There are also recommendations in the new proposals to introduce a higher fee for less compliant landlords of £1,110, as well as a proposed block license for certain blocks of flats. These fees are £1,840 standard fee, £1,125 accredited fee and a £2,295 less compliant fee.

Giles Inman, business development manager at East Midlands Property Owners Group (EMPO) which represents 700 landlords, echoed the concerns. He added: “The big elephant in the room is the cost of living crisis. From a professional landlord perspective is it really a sensible conversation to be having while people are struggling?

“The council has admitted very little has been achieved through the [old] scheme. Anti-social behavior is still a big problem in the city and the number of properties that have had hazards removed is such a small percentage.

“Is there a better way to do this?

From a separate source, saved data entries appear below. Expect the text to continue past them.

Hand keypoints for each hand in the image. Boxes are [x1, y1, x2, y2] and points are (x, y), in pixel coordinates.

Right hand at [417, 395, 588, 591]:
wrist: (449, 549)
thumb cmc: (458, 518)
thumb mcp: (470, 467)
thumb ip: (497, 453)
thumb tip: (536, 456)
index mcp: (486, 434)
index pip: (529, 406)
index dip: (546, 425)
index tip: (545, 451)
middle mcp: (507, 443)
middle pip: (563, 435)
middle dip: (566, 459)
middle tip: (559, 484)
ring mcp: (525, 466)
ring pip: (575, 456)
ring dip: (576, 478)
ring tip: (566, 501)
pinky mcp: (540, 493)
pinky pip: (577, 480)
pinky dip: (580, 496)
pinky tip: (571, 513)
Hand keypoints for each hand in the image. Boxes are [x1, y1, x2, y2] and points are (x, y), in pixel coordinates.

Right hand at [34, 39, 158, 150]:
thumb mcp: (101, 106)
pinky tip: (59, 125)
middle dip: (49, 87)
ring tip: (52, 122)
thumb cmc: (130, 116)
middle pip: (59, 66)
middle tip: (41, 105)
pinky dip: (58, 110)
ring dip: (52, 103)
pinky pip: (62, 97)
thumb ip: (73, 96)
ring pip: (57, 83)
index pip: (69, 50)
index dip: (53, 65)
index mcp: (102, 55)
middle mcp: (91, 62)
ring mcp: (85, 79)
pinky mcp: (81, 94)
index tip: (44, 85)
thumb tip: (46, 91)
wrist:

We know rents in Nottingham are above national average.

“If costs go up in businesses they pass them on to customers. We are not different as landlords, and if our costs go up then we will pass it on to tenants.

“More landlords are selling up and we have lots of tenants worried about if their rents will go up. When we speak to landlords they are citing licensing as one of the reasons for selling up every time.

“They need to postpone it until economic conditions stabilize.”

It is understood the council would not be allowed to make any surplus on the scheme and all revenue from the license fees would only be used to cover the cost of administering the scheme. Councilor Toby Neal, the new portfolio holder for housing and human resources, said: “People renting privately have a right to expect a decent standard of accommodation.

“The impact of poor quality and badly managed accommodation can be very negative on the tenants. The local neighborhood also suffers because of poorly managed properties and the crime and anti-social behavior that can follow.

“Selective Licensing works to tackle poor housing conditions and poor management and to drive up standards in the private rented sector. The first Scheme has helped improve property conditions, management standards and helped to make homes safer through the removal of dangerous hazards such as electrical and gas safety, damp and mould, as well as slip, trip and fall hazards.

“We believe that there is more work needed to support landlords to comply with their responsibilities and it is important that standards are maintained and continue to improve where needed.”

And David Mellen, the leader of the council and Dales ward councilor, added: “This scheme has been very effective in the ward that I represent. Sometimes I get to visit those houses.

“Some of them are very good but others are less so. And being able to have some kind of encouragement for landlords to bring private rented households up to a decent standard and give tenants’ a decent place to live is really important.”